Sleep Works for You

Healthy sleep is essential for optimal health, performance and safety at work. Sleep works for you so that you can perform your best on the job.

The American Academy of Sleep Medicine recommends that adults should sleep 7 or more hours per night on a regular basis to promote optimal health. When you don’t get enough sleep on a regular basis, there can be serious consequences in the workplace.

Sleepiness and fatigue on the job can cause reduced productivity. A lack of sleep is also a threat to workplace safety due to increased errors and accidents. These problems can result in higher costs for employers. Sleep and alertness problems are common in shift workers and people who work long hours or multiple jobs. It is important for employers to make healthy sleep a top priority among their workforce.

Productivity

While working late nights might impress your boss, it can impair your work productivity by causing insufficient sleep. Workers who sleep less than seven hours per night have a higher rate of absenteeism. This means that you are more likely to miss time from work.
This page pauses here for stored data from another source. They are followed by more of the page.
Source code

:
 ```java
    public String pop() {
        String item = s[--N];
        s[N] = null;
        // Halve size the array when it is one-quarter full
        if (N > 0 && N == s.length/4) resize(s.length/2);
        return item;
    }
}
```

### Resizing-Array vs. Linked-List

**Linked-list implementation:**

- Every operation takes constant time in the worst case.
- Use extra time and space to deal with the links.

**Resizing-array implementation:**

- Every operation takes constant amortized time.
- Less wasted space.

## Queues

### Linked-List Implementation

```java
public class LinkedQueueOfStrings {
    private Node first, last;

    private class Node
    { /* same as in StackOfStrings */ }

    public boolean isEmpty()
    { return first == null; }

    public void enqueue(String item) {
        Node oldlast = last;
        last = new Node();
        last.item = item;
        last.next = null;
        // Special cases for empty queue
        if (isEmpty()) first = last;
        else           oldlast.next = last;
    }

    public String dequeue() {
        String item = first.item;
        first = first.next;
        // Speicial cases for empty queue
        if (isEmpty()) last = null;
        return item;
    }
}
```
Sleep-deprived workers also have a higher rate of presenteeism. This means that you show up to work but don’t function at your best. Sleepiness will cause you to feel less motivated and unenergetic. You will have trouble concentrating and making decisions. You also will struggle to think creatively and solve problems.
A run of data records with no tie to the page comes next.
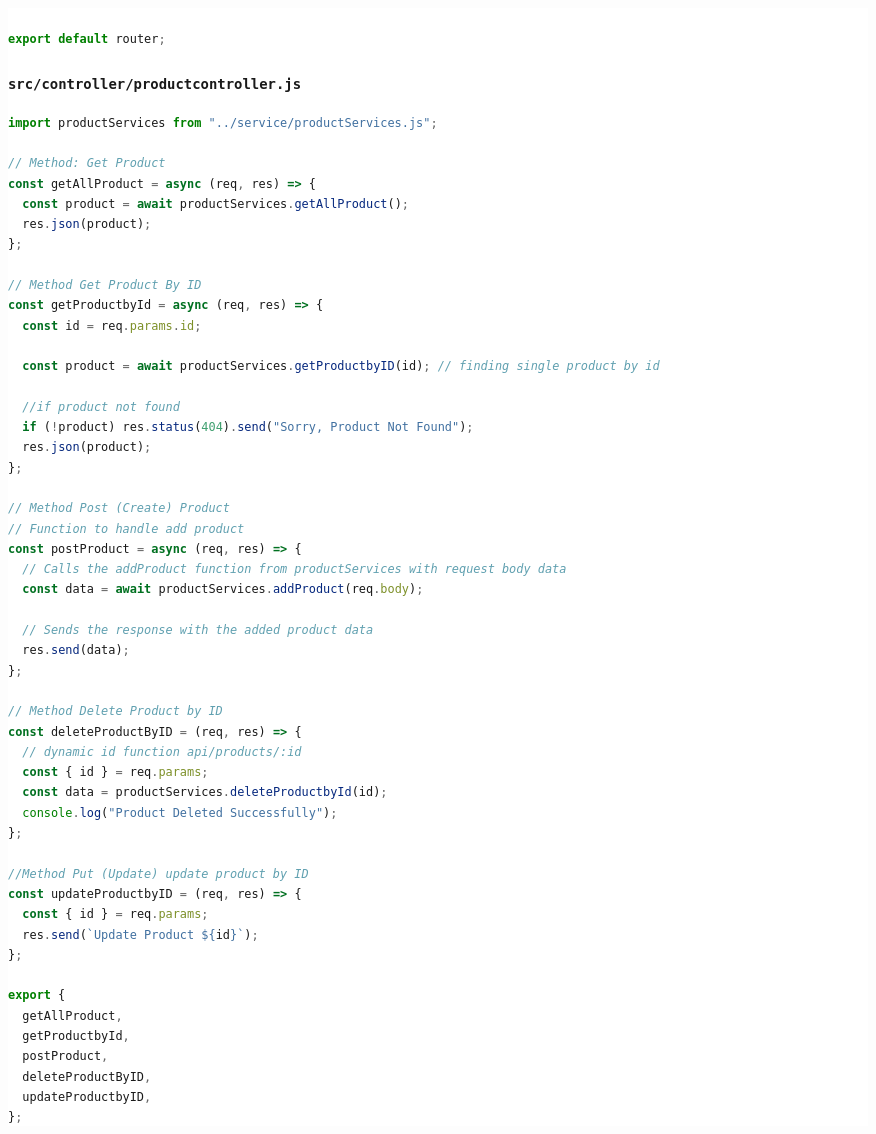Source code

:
 ```javascript

export default router;
```

### `src/controller/productcontroller.js`
```javascript
import productServices from "../service/productServices.js";

// Method: Get Product
const getAllProduct = async (req, res) => {
  const product = await productServices.getAllProduct();
  res.json(product);
};

// Method Get Product By ID
const getProductbyId = async (req, res) => {
  const id = req.params.id;

  const product = await productServices.getProductbyID(id); // finding single product by id

  //if product not found
  if (!product) res.status(404).send("Sorry, Product Not Found");
  res.json(product);
};

// Method Post (Create) Product
// Function to handle add product 
const postProduct = async (req, res) => {
  // Calls the addProduct function from productServices with request body data
  const data = await productServices.addProduct(req.body);

  // Sends the response with the added product data
  res.send(data);
};

// Method Delete Product by ID
const deleteProductByID = (req, res) => {
  // dynamic id function api/products/:id
  const { id } = req.params;
  const data = productServices.deleteProductbyId(id);
  console.log("Product Deleted Successfully");
};

//Method Put (Update) update product by ID
const updateProductbyID = (req, res) => {
  const { id } = req.params;
  res.send(`Update Product ${id}`);
};

export {
  getAllProduct,
  getProductbyId,
  postProduct,
  deleteProductByID,
  updateProductbyID,
};

```
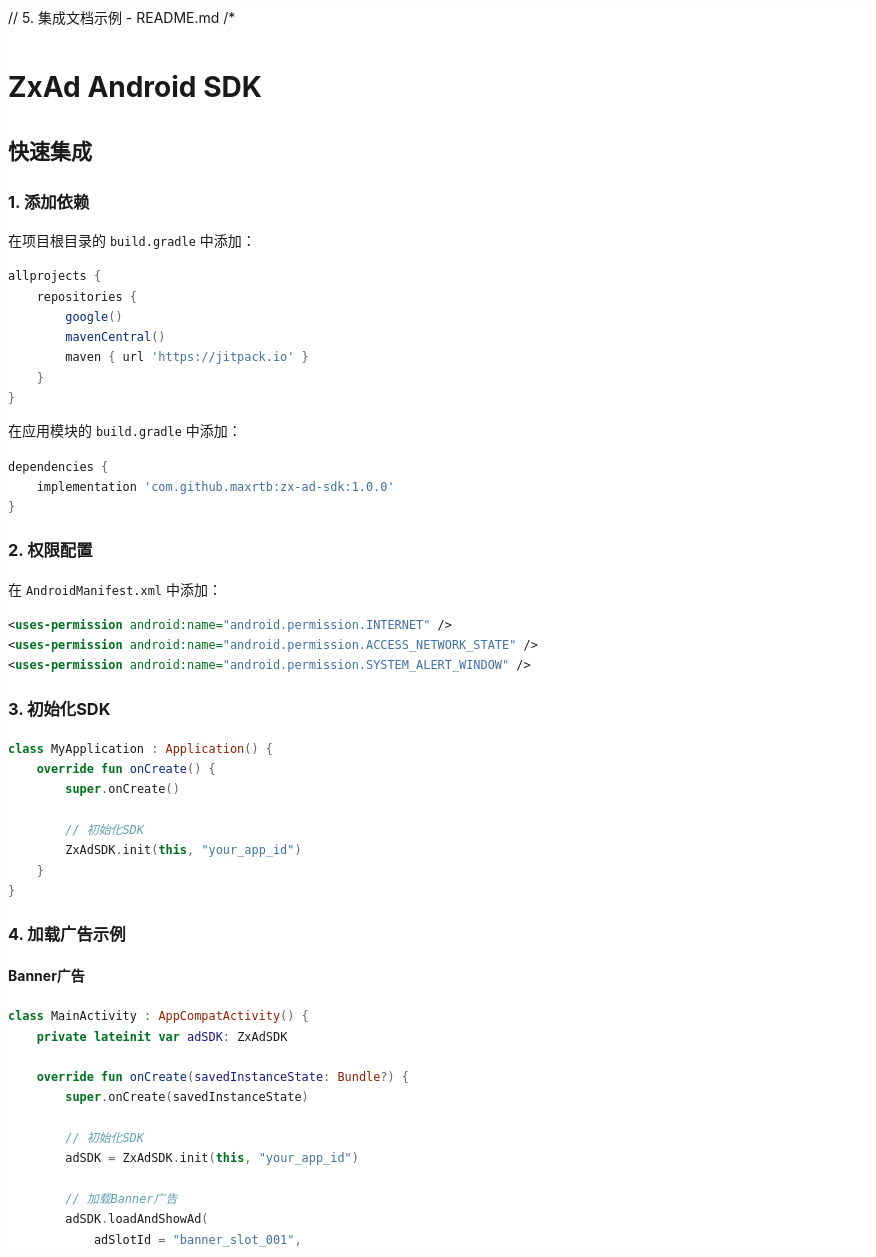 // 5. 集成文档示例 - README.md
/*
# ZxAd Android SDK

## 快速集成

### 1. 添加依赖

在项目根目录的 `build.gradle` 中添加：
```gradle
allprojects {
    repositories {
        google()
        mavenCentral()
        maven { url 'https://jitpack.io' }
    }
}
```

在应用模块的 `build.gradle` 中添加：
```gradle
dependencies {
    implementation 'com.github.maxrtb:zx-ad-sdk:1.0.0'
}
```

### 2. 权限配置

在 `AndroidManifest.xml` 中添加：
```xml
<uses-permission android:name="android.permission.INTERNET" />
<uses-permission android:name="android.permission.ACCESS_NETWORK_STATE" />
<uses-permission android:name="android.permission.SYSTEM_ALERT_WINDOW" />
```

### 3. 初始化SDK

```kotlin
class MyApplication : Application() {
    override fun onCreate() {
        super.onCreate()
        
        // 初始化SDK
        ZxAdSDK.init(this, "your_app_id")
    }
}
```

### 4. 加载广告示例

#### Banner广告
```kotlin
class MainActivity : AppCompatActivity() {
    private lateinit var adSDK: ZxAdSDK
    
    override fun onCreate(savedInstanceState: Bundle?) {
        super.onCreate(savedInstanceState)
        
        // 初始化SDK
        adSDK = ZxAdSDK.init(this, "your_app_id")
        
        // 加载Banner广告
        adSDK.loadAndShowAd(
            adSlotId = "banner_slot_001",
```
This lost productivity is a huge loss for employers. A report by the RAND Corporation estimates that the U.S. loses an equivalent of about 1.23 million working days each year due to insufficient sleep.

Safety

Lack of sleep impairs your ability to function properly. You are more easily distracted. You also are less likely to detect and correct errors. The impairment caused by sleep loss can be like being drunk. You might even fall asleep on the job.

Sleepy employees are a huge safety risk in the workplace. An estimated 13 percent of workplace injuries can be attributed to sleep problems.
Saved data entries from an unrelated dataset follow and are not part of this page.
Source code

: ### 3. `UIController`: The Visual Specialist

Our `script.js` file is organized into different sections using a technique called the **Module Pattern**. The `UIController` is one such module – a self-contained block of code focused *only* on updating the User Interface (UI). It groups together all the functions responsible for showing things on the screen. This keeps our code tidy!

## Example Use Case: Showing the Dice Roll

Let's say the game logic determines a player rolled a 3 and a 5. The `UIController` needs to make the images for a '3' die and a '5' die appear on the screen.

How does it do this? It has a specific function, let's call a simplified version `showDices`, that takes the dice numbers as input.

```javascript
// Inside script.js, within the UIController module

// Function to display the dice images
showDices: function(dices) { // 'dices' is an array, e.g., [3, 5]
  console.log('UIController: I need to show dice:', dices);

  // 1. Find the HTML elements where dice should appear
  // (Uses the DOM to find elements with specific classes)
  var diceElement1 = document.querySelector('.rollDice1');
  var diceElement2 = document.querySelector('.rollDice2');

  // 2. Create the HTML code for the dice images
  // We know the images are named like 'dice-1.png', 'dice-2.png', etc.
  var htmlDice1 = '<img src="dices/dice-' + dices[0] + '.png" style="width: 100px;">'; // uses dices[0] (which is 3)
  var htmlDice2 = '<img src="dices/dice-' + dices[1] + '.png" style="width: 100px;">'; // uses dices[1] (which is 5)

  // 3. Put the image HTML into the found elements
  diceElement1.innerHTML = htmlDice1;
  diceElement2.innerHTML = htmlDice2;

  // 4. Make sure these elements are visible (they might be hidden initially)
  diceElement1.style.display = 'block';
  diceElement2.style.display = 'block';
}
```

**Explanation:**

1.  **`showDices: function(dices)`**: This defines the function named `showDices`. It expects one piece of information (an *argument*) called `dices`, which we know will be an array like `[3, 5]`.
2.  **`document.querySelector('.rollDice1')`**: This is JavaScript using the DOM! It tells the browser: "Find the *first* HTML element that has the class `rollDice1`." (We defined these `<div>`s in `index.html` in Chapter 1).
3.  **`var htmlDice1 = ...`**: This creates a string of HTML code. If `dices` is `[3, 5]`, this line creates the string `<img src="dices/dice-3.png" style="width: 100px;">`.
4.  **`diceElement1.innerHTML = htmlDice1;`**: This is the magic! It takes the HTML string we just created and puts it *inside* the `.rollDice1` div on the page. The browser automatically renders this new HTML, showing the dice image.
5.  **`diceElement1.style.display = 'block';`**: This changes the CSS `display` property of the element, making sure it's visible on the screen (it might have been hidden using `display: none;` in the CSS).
Sleepiness also is a safety threat on our roads. The AAA Foundation for Traffic Safety estimates that 9.5 percent of all crashes involve drowsiness. Data also suggest that drowsy driving causes 328,000 crashes each year. This includes 6,400 fatal crashes. Get tips to help you stay Awake at the Wheel.

Shift Work

U.S. Bureau of Labor statistics show that about 15 percent of full-time employees in the U.S. perform shift work. Many of them suffer from chronic sleep loss. Shift work disorder occurs when you have trouble adjusting to a work schedule that takes place during hours when you normally would sleep. Workers who are at risk for shift work disorder include:

Employers can improve sleep health for shift workers by implementing these strategies:

  • Avoid permanent night-shift schedules
  • Assign regular, predictable schedules
  • Avoid long shift lengths
  • Give employees a voice in their schedule
  • Rotate shifts forward when regularly changing shifts
  • Provide frequent breaks within shifts

Economic Impact

Employers can discover how much fatigue is costing them by using the Fatigue Cost Calculator. Developed by the National Safety Council, it also estimates how much of these losses can be avoided by implementing workplace programs to improve sleep and alertness.

The National Safety Council estimates that a typical employer with 1,000 employees can expect to lose more than $1 million each year to fatigue: $272,000 due to absenteeism and $776,000 due to presenteeism. RAND estimates that the U.S. economy loses up to $411 billion a year due to sleepiness and fatigue. These losses have a huge impact on employers.

Workplace Wellness

Employers can help reduce sleepiness and fatigue in the workplace through evidence-based workplace health programs. Tips to help employers get started include:

  1. Learn about sleepiness in the workplace. Understand its costs, its causes and how fatigue can lead to a higher rate of safety incidents.
  2. Educate employees on fatigue, sleep health and sleep disorders. Provide strategies to improve alertness on the job as part of a comprehensive employee wellness program.
  3. Investigate the causes of fatigue in the workplace and implement fatigue risk management as part of a safety management system.